George geçen hafta boşandı. Tüm ailesini toplayıp onlara gerçeği açıkladı. Yıllarca arka kapıdan sabah kahvesine bana gelip anlattıklarından bambaşka bir dünyayı öğrendim. Bu, sizlere sapkınlık, hastalık olarak gözükebilir. Korkutucu, ahlaksızca olduğunu da düşünebilirsiniz. Doğrusu ben böyle bir gerçeği bir kaza anında öğrendiğim için fitne fücur üretmeye, yargılamaya imkanım olmadı. Ayrıca George’un hangi kıyafeti giyerse giysin çok ince zevkleri olduğunu görmek ve ondan öğrenmek benim için çok eğlenceliydi. Geceyle gündüz gibiydik George'la…
Ben takılardan, eşarplardan, hanım hanımcık döpiyeslerden uzak yaşıyorum. Derin dolaplarım yok, esvaplarım, aksesuarlarım ya da sakladıklarım yok. Sürekli yolculuk ettiğim bahanesiyle olsa gerek, her şeyim bir bavul... Bugün var, yarın yok… George ise kutu kutu takılar, eşarplar, aksesuarlar ve inanılmaz güzellikteki onlarca kumaşın insanı. Eşi ve çocukları şüphelenmesin diye benim evimde sakladığı kıyafetlerine olan aşkını, renklerle dansını izlemek beni her zaman mutlu etmiştir.
40 yıl sonra eşine neden söylemeye karar verdiğini sorduğumda, "thanatophobia" dedi, yani ölüm korkusu... Ölüm korkusu, insanlara almayı hiç hayal edemedikleri riskleri aldırabilecek kadar güçlü...”Yaptıklarımdan ötürü kendimi hep suçlu hissettim” dedi George, ”iyi bir baba olamadım belki, gizli bir hayat sürdürdüm ve artık bu suçu taşıyamıyorum. Çocuklar büyüdü, itiraf edip artık dürüst yaşamak istiyorum, çünkü ölümden korkuyorum.”
O zaman anladım ki, bir kişinin kendi kendini yok etmesindeki en büyük etken suçluluk… Çevresine zulm etmesindeki en önemli nedenlerden birisi… Sürekli yakalanırsam korkusu… Tarihte örneği o kadar çok ki… Bir ay önce insanların taptığı bir liderken, bir ay sonra kendinizi Nicolae ve Elana Ceaușescu gibi, minicik bir arabada ter içinde kaçmaya çalışırken bulabilirsiniz ya da Saddam Hüseyin misali minicik bir delikte nefes almaya çalışırken saçınız sakalınız birbirine karışmış halde yakalanabilirsiniz, daha da acısı, Kaddafi gibi bir su kanalında yakalanıp linç edilerek “Öldürmeyin, vurmayın” diye görüntülenebilirsiniz. Bu zalim ölümler hep belleğimize işlenmiş…Ölüm korkusu çok derin ve gerçek.

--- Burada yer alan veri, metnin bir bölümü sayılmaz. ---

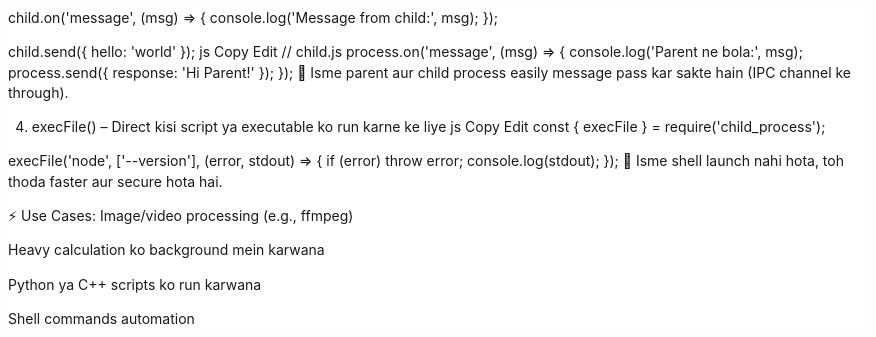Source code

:child.on('message', (msg) => {
  console.log('Message from child:', msg);
});

child.send({ hello: 'world' });
js
Copy
Edit
// child.js
process.on('message', (msg) => {
  console.log('Parent ne bola:', msg);
  process.send({ response: 'Hi Parent!' });
});
📡 Isme parent aur child process easily message pass kar sakte hain (IPC channel ke through).

4. execFile() – Direct kisi script ya executable ko run karne ke liye
js
Copy
Edit
const { execFile } = require('child_process');

execFile('node', ['--version'], (error, stdout) => {
  if (error) throw error;
  console.log(stdout);
});
🧩 Isme shell launch nahi hota, toh thoda faster aur secure hota hai.

⚡ Use Cases:
Image/video processing (e.g., ffmpeg)

Heavy calculation ko background mein karwana

Python ya C++ scripts ko run karwana

Shell commands automation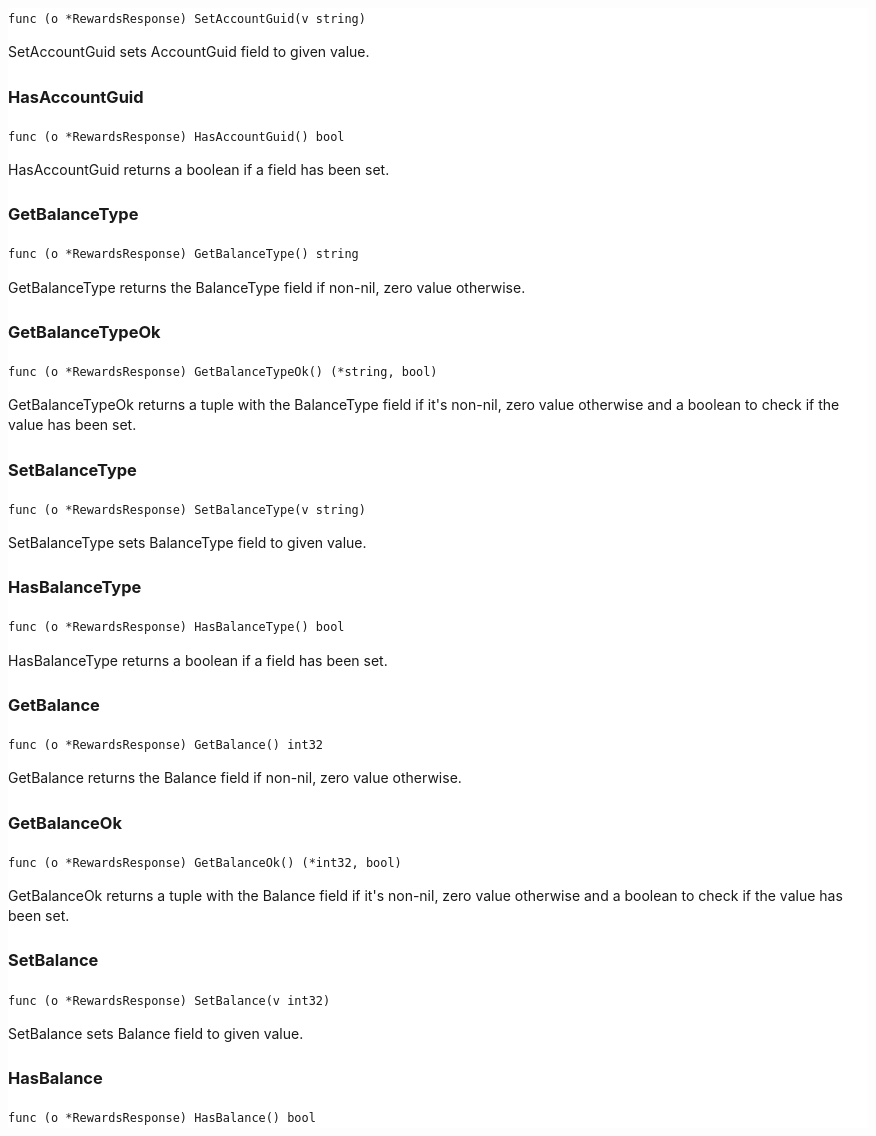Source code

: `func (o *RewardsResponse) SetAccountGuid(v string)`

SetAccountGuid sets AccountGuid field to given value.

### HasAccountGuid

`func (o *RewardsResponse) HasAccountGuid() bool`

HasAccountGuid returns a boolean if a field has been set.

### GetBalanceType

`func (o *RewardsResponse) GetBalanceType() string`

GetBalanceType returns the BalanceType field if non-nil, zero value otherwise.

### GetBalanceTypeOk

`func (o *RewardsResponse) GetBalanceTypeOk() (*string, bool)`

GetBalanceTypeOk returns a tuple with the BalanceType field if it's non-nil, zero value otherwise
and a boolean to check if the value has been set.

### SetBalanceType

`func (o *RewardsResponse) SetBalanceType(v string)`

SetBalanceType sets BalanceType field to given value.

### HasBalanceType

`func (o *RewardsResponse) HasBalanceType() bool`

HasBalanceType returns a boolean if a field has been set.

### GetBalance

`func (o *RewardsResponse) GetBalance() int32`

GetBalance returns the Balance field if non-nil, zero value otherwise.

### GetBalanceOk

`func (o *RewardsResponse) GetBalanceOk() (*int32, bool)`

GetBalanceOk returns a tuple with the Balance field if it's non-nil, zero value otherwise
and a boolean to check if the value has been set.

### SetBalance

`func (o *RewardsResponse) SetBalance(v int32)`

SetBalance sets Balance field to given value.

### HasBalance

`func (o *RewardsResponse) HasBalance() bool`
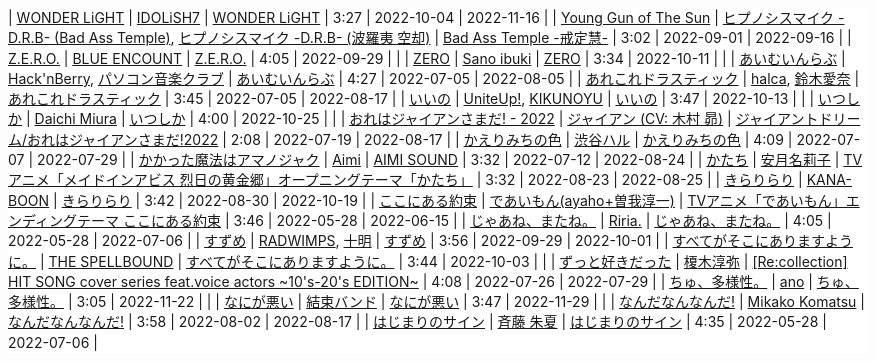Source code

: | [WONDER LiGHT](https://open.spotify.com/track/3DxQteR3hlJvFGR3NrH7IL) | [IDOLiSH7](https://open.spotify.com/artist/0IcPjyCeXNduddHImlSKLH) | [WONDER LiGHT](https://open.spotify.com/album/2IrYnafy5p44G36o8eDvJs) | 3:27 | 2022-10-04 | 2022-11-16 |
| [Young Gun of The Sun](https://open.spotify.com/track/1FvOJYT3Q7JI4HvAekiEW8) | [ヒプノシスマイク \-D.R.B\- \(Bad Ass Temple\)](https://open.spotify.com/artist/3fokOZQsXMeMTyvGHofqup), [ヒプノシスマイク \-D.R.B\- \(波羅夷 空却\)](https://open.spotify.com/artist/6c1w45xLPDcBpx1O1I1h8t) | [Bad Ass Temple \-戒定慧\-](https://open.spotify.com/album/2uQtOIKEuUWsy2HVt270Zy) | 3:02 | 2022-09-01 | 2022-09-16 |
| [Z.E.R.O.](https://open.spotify.com/track/72q1f85sG2GZRo3i9GdkOg) | [BLUE ENCOUNT](https://open.spotify.com/artist/1CWmF1EcrKoWIbZt9Ivfg2) | [Z.E.R.O.](https://open.spotify.com/album/1Oz6fVlYIPMO4VKT8UmPPx) | 4:05 | 2022-09-29 |  |
| [ZERO](https://open.spotify.com/track/1kAXDCUimESViN8p0UpjSP) | [Sano ibuki](https://open.spotify.com/artist/5QTiwZndpc1mObGXkDKry3) | [ZERO](https://open.spotify.com/album/4XBfIIqZabQ23EkPq9dniS) | 3:34 | 2022-10-11 |  |
| [あいむいんらぶ](https://open.spotify.com/track/2i3ihydtP73D243Blgkrm8) | [Hack'nBerry](https://open.spotify.com/artist/1wiMSmZSzfDSdnMY60exZZ), [パソコン音楽クラブ](https://open.spotify.com/artist/5FiN9o11xTdr071qwSHyye) | [あいむいんらぶ](https://open.spotify.com/album/0JU9Yrn0S7YSuu4q3AxFQs) | 4:27 | 2022-07-05 | 2022-08-05 |
| [あれこれドラスティック](https://open.spotify.com/track/3U25NvHuSKwNATFwDbkR4R) | [halca](https://open.spotify.com/artist/2xOEM6pRUsLhlx2PzaQuK2), [鈴木愛奈](https://open.spotify.com/artist/5h7WdhT6aUg1SMMklKJHHV) | [あれこれドラスティック](https://open.spotify.com/album/0ZNKgst0nutjnhEBAwnYvk) | 3:45 | 2022-07-05 | 2022-08-17 |
| [いいの](https://open.spotify.com/track/6zYa0HNDUEjGtZ5HnB5Cqr) | [UniteUp!](https://open.spotify.com/artist/21CL9McUjHLfV1g3rJKeBo), [KIKUNOYU](https://open.spotify.com/artist/281ctw2ZJ8mLOcH58SVts5) | [いいの](https://open.spotify.com/album/1RsDnvYcyLXcAAvjyoImCc) | 3:47 | 2022-10-13 |  |
| [いつしか](https://open.spotify.com/track/7Lw2wccjg0QHvT7T634t6W) | [Daichi Miura](https://open.spotify.com/artist/4UTEZqrPqLDOhBfraPNciJ) | [いつしか](https://open.spotify.com/album/6x0XM8OMPAoUCt0uTmlCFq) | 4:00 | 2022-10-25 |  |
| [おれはジャイアンさまだ! \- 2022](https://open.spotify.com/track/4twohb62NBcXxAEAPF4lF6) | [ジャイアン \(CV: 木村 昴\)](https://open.spotify.com/artist/4dqkQ7WY5gXehLHawc7ht6) | [ジャイアントドリーム/おれはジャイアンさまだ!2022](https://open.spotify.com/album/7dnlGbyQpyFRRwcI7hUV3p) | 2:08 | 2022-07-19 | 2022-08-17 |
| [かえりみちの色](https://open.spotify.com/track/3bLVwyhaJuRyxZAGWO0vv0) | [渋谷ハル](https://open.spotify.com/artist/6mXvoLGqYh8T8As0LYuU8s) | [かえりみちの色](https://open.spotify.com/album/15V9z87xbRv1SECaxMDxrs) | 4:09 | 2022-07-07 | 2022-07-29 |
| [かかった魔法はアマノジャク](https://open.spotify.com/track/2tSjz7fRrvwTfQWaElC1xX) | [Aimi](https://open.spotify.com/artist/4csDToi5WSYjE48uYt0uYi) | [AIMI SOUND](https://open.spotify.com/album/7MdsF6SQF5LIkZK82DhaDr) | 3:32 | 2022-07-12 | 2022-08-24 |
| [かたち](https://open.spotify.com/track/70sWTc5SHGVpbV0K56LMC6) | [安月名莉子](https://open.spotify.com/artist/7ChJuYuw9pM8MqaZOAmvHX) | [TVアニメ「メイドインアビス 烈日の黄金郷」オープニングテーマ「かたち」](https://open.spotify.com/album/3TUSn0hWiEhS7AnFGUOWB7) | 3:32 | 2022-08-23 | 2022-08-25 |
| [きらりらり](https://open.spotify.com/track/4GQjav2jvs9tmbC0KkYtCj) | [KANA\-BOON](https://open.spotify.com/artist/3PWp9R5HvbQgxI5KBx5kVd) | [きらりらり](https://open.spotify.com/album/7iXTH7HUVN26FCK1RoBiG4) | 3:42 | 2022-08-30 | 2022-10-19 |
| [ここにある約束](https://open.spotify.com/track/0APwmGFaMz1i7yJzB7RNJj) | [であいもん\(ayaho+曽我淳一\)](https://open.spotify.com/artist/5Fb3qOyeKFVcSsbxzPLkdK) | [TVアニメ「であいもん」エンディングテーマ ここにある約束](https://open.spotify.com/album/0gO3GOODkLfILLTQGuVgHQ) | 3:46 | 2022-05-28 | 2022-06-15 |
| [じゃあね、またね。](https://open.spotify.com/track/6hDhcQg11LxCk3rcaRlyb6) | [Riria.](https://open.spotify.com/artist/1J6OD7vLbjEuFVgVRlusmS) | [じゃあね、またね。](https://open.spotify.com/album/0YebkMmTNZYPMEvTPSv8RJ) | 4:05 | 2022-05-28 | 2022-07-06 |
| [すずめ](https://open.spotify.com/track/1huqzMaPdQkXuOJaLxrC2s) | [RADWIMPS](https://open.spotify.com/artist/1EowJ1WwkMzkCkRomFhui7), [十明](https://open.spotify.com/artist/0xFsJRSOYJmmuozISzreTR) | [すずめ](https://open.spotify.com/album/3zisC3dWvvbDMHGVrxmaBF) | 3:56 | 2022-09-29 | 2022-10-01 |
| [すべてがそこにありますように。](https://open.spotify.com/track/6oxjUUnKOV1KR6R4oPhOkS) | [THE SPELLBOUND](https://open.spotify.com/artist/1urc1bS4D4upX4Mb9kLnMb) | [すべてがそこにありますように。](https://open.spotify.com/album/0jXyshoedPS2dP4xTBtsiK) | 3:44 | 2022-10-03 |  |
| [ずっと好きだった](https://open.spotify.com/track/2ZvKYdnWNzzSiIbS88yCzp) | [榎木淳弥](https://open.spotify.com/artist/4jl9awuZJuOK7UFDFkhHUI) | [\[Re:collection\] HIT SONG cover series feat.voice actors \~10's\-20's EDITION\~](https://open.spotify.com/album/3yMUzckDJ4TCnioXn783VO) | 4:08 | 2022-07-26 | 2022-07-29 |
| [ちゅ、多様性。](https://open.spotify.com/track/5KLL3cZEyuSJRvyS84o4Df) | [ano](https://open.spotify.com/artist/7Il739Q5W4yJUYC3hfnX6z) | [ちゅ、多様性。](https://open.spotify.com/album/07zxoeMpl7X8SguWcOiN5x) | 3:05 | 2022-11-22 |  |
| [なにが悪い](https://open.spotify.com/track/5r8hIaf0VCNptCt8SRtxD9) | [結束バンド](https://open.spotify.com/artist/2nvl0N9GwyX69RRBMEZ4OD) | [なにが悪い](https://open.spotify.com/album/7u1WUpovfbZSSDM8edRqmb) | 3:47 | 2022-11-29 |  |
| [なんだなんなんだ!](https://open.spotify.com/track/4vjKgV2rjD38Xs0L2RSDaU) | [Mikako Komatsu](https://open.spotify.com/artist/4gzfRfkcrQ3Lle7ONpYZJO) | [なんだなんなんだ!](https://open.spotify.com/album/7eMqKpD3zmKrWaII7GMSVr) | 3:58 | 2022-08-02 | 2022-08-17 |
| [はじまりのサイン](https://open.spotify.com/track/0gDwPtNkiPPMvnfPddX9AG) | [斉藤 朱夏](https://open.spotify.com/artist/19ojIp8CiO4yOQlvzVJEGS) | [はじまりのサイン](https://open.spotify.com/album/4ARKEbQec1IrJdYfzUHp7V) | 4:35 | 2022-05-28 | 2022-07-06 |
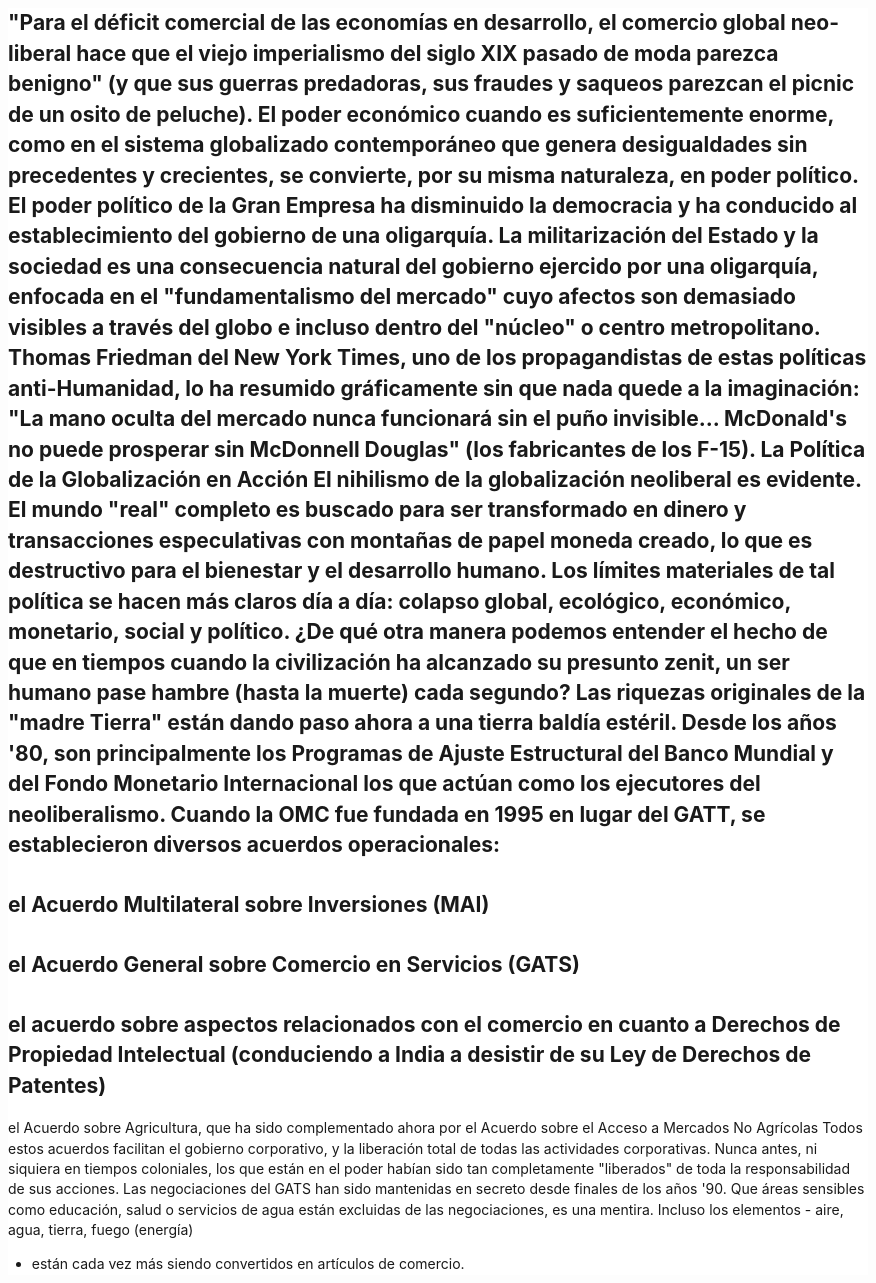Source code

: "Para el déficit comercial de las economías
en desarrollo, el comercio global neo-liberal hace que el viejo
imperialismo del siglo XIX pasado de moda parezca benigno" (y que sus
guerras predadoras, sus fraudes y saqueos parezcan el picnic de un osito
de peluche).
El poder económico cuando es suficientemente
enorme, como en el sistema globalizado contemporáneo que genera
desigualdades sin precedentes y crecientes, se convierte, por su misma
naturaleza, en poder político.
El poder político de la Gran Empresa ha
disminuido la democracia y ha conducido al establecimiento del gobierno
de una oligarquía.
La militarización del Estado y la sociedad es una consecuencia natural
del gobierno ejercido por una oligarquía, enfocada en el "fundamentalismo
del mercado" cuyo afectos son demasiado visibles a través del globo e
incluso dentro del "núcleo" o centro metropolitano.
Thomas Friedman del New York Times, uno de los propagandistas de
estas políticas anti-Humanidad, lo ha resumido gráficamente sin que nada
quede a la imaginación:
"La mano oculta del mercado nunca funcionará
sin el puño invisible... McDonald's no puede prosperar sin McDonnell
Douglas" (los fabricantes de los F-15).
La Política de la
Globalización en Acción
El nihilismo de la globalización neoliberal es evidente.
El mundo "real" completo es buscado para ser
transformado en dinero y transacciones especulativas con montañas de papel
moneda creado, lo que es destructivo para el bienestar y el desarrollo
humano. Los límites materiales de tal política se hacen más claros día a
día: colapso global, ecológico, económico, monetario, social y político.
¿De qué otra manera podemos entender el hecho de
que en tiempos cuando la civilización ha alcanzado su presunto zenit, un ser
humano pase hambre (hasta la muerte) cada segundo?
Las riquezas originales de la "madre Tierra"
están dando paso ahora a una tierra baldía estéril.
Desde los años '80, son principalmente los Programas de Ajuste Estructural
del Banco Mundial y del Fondo Monetario Internacional los que actúan como
los ejecutores del neoliberalismo.
Cuando la OMC fue fundada en 1995 en lugar del
GATT, se establecieron diversos acuerdos operacionales:
-
el Acuerdo Multilateral sobre
Inversiones (MAI)
-
el Acuerdo General sobre Comercio en
Servicios (GATS)
-
el acuerdo sobre aspectos relacionados
con el comercio en cuanto a Derechos de Propiedad Intelectual
(conduciendo a India a desistir de su Ley de Derechos de Patentes)
-
el Acuerdo sobre Agricultura, que ha
sido complementado ahora por el Acuerdo sobre el Acceso a Mercados
No Agrícolas
Todos estos acuerdos facilitan el gobierno
corporativo, y la liberación total de todas las actividades corporativas.
Nunca antes, ni siquiera en tiempos coloniales,
los que están en el poder habían sido tan completamente "liberados" de toda
la responsabilidad de sus acciones.
Las negociaciones del GATS han sido mantenidas
en secreto desde finales de los años '90. Que áreas sensibles como
educación, salud o servicios de agua están excluidas de las negociaciones,
es una mentira. Incluso los elementos - aire, agua, tierra, fuego (energía)
- están cada vez más siendo convertidos en artículos de comercio.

Ne yazık ki, bizim tarihimizde de pek çok acı, kara ve keşke geri döndürülebilse diye iç geçirdiğimiz anlar var… Rahmetli Menderes’in son anları gibi… İktidar partisi liderlerinin sık sık kendisini dile getirmeleri ve biz bu yola kefenle çıktık diye tekrarlamaları da benim gibi yüreği ağzında yaşayanlar için iyice ürkütücü bir tablo çiziyor…
İlginçtir… Yunan mitolojisinde Thanatos'un (Ölüm Tanrısı) üvey kardeşi Hypnos'dur (Uyku Tanrısı)… Dedim ya, benim dike dike güzelleştirebileceğim renkli esvaplarım yok... Ondan olsa gerek, rengarenk sözlerim var… Elbette sözlere kıymet verenler için, sözcükler içinde derin dehlizler ve iyiliğe açılan yollar vardır.
Lafı uzattım yine, affola. Atalarımızın dediği üzere, korkunun ecele faydası yok… Sorum şudur, çocuklarımız kefenle dolaşmanın cesaret göstergesi olmadığı bir dünyayı hak etmiyor mu?